> WHAT YOU ARE ASKED TO DO: Exactly the lines below from the one with "19.tail -n 2 ~/otchet/files/12.txt" up to and including the one with "24.touch ~/test_find/time/one.txt" make up the answer, with nothing else added.

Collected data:
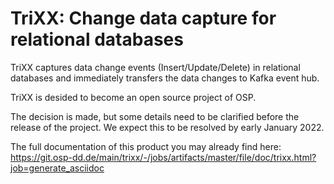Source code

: # TriXX: Change data capture for relational databases

TriXX captures data change events (Insert/Update/Delete) in relational databases and immediately transfers the data changes to Kafka event hub.

TriXX is desided to become an open source project of OSP.

The decision is made, but some details need to be clarified before the release of the project.
We expect this to be resolved by early January 2022.

The full documentation of this product you may already find here: https://git.osp-dd.de/main/trixx/-/jobs/artifacts/master/file/doc/trixx.html?job=generate_asciidoc

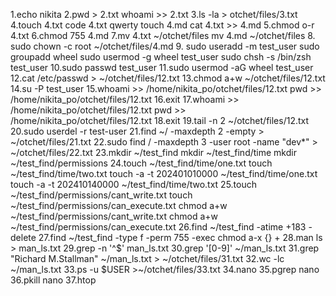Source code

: 1.echo nikita
2.pwd > 2.txt
whoami >> 2.txt
3.ls -la > otchet/files/3.txt
4.touch 4.txt
code 4.txt
qwerty
touch 4.md
cat 4.txt >> 4.md
5.chmod o-r 4.txt
6.chmod 755 4.md
7.mv 4.txt ~/otchet/files 
mv 4.md ~/otchet/files 
8. sudo chown -c root ~/otchet/files/4.md
9. sudo useradd -m test_user
sudo groupadd wheel
sudo usermod -g wheel test_user
sudo chsh -s /bin/zsh test_user
10.sudo passwd test_user
11.sudo usermod -aG wheel test_user
12.cat /etc/passwd > ~/otchet/files/12.txt
13.chmod a+w ~/otchet/files/12.txt
14.su -P test_user
15.whoami >> /home/nikita_po/otchet/files/12.txt
pwd >> /home/nikita_po/otchet/files/12.txt
16.exit
17.whoami >> /home/nikita_po/otchet/files/12.txt
pwd >> /home/nikita_po/otchet/files/12.txt
18.exit
19.tail -n 2 ~/otchet/files/12.txt
20.sudo userdel -r test-user
21.find ~/ -maxdepth 2 -empty > ~/otchet/files/21.txt
22.sudo find / -maxdepth 3 -user root -name "dev*" > ~/otchet/files/22.txt
23.mkdir ~/test_find
mkdir ~/test_find/time
mkdir ~/test_find/permissions
24.touch ~/test_find/time/one.txt
touch ~/test_find/time/two.txt
touch -a -t 202401010000 ~/test_find/time/one.txt
touch -a -t 202410140000 ~/test_find/time/two.txt
25.touch ~/test_find/permissions/cant_write.txt
touch ~/test_find/permissions/can_execute.txt
chmod a+w ~/test_find/permissions/cant_write.txt
chmod a+w ~/test_find/permissions/can_execute.txt
26.find ~/test_find -atime +183 -delete
27.find ~/test_find -type f -perm 755 -exec chmod a-x {} +
28.man ls > man_ls.txt
29.grep -n '^$' man_ls.txt
30.grep '[0-9]' ~/man_ls.txt
31.grep "Richard M.Stallman" ~/man_ls.txt > ~/otchet/files/31.txt
32.wc -lc ~/man_ls.txt
33.ps -u $USER >~/otchet/files/33.txt
34.nano
35.pgrep nano
36.pkill nano
37.htop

> RESULT OF THIS EXERCISE:
19.tail -n 2 ~/otchet/files/12.txt
20.sudo userdel -r test-user
21.find ~/ -maxdepth 2 -empty > ~/otchet/files/21.txt
22.sudo find / -maxdepth 3 -user root -name "dev*" > ~/otchet/files/22.txt
23.mkdir ~/test_find
mkdir ~/test_find/time
mkdir ~/test_find/permissions
24.touch ~/test_find/time/one.txt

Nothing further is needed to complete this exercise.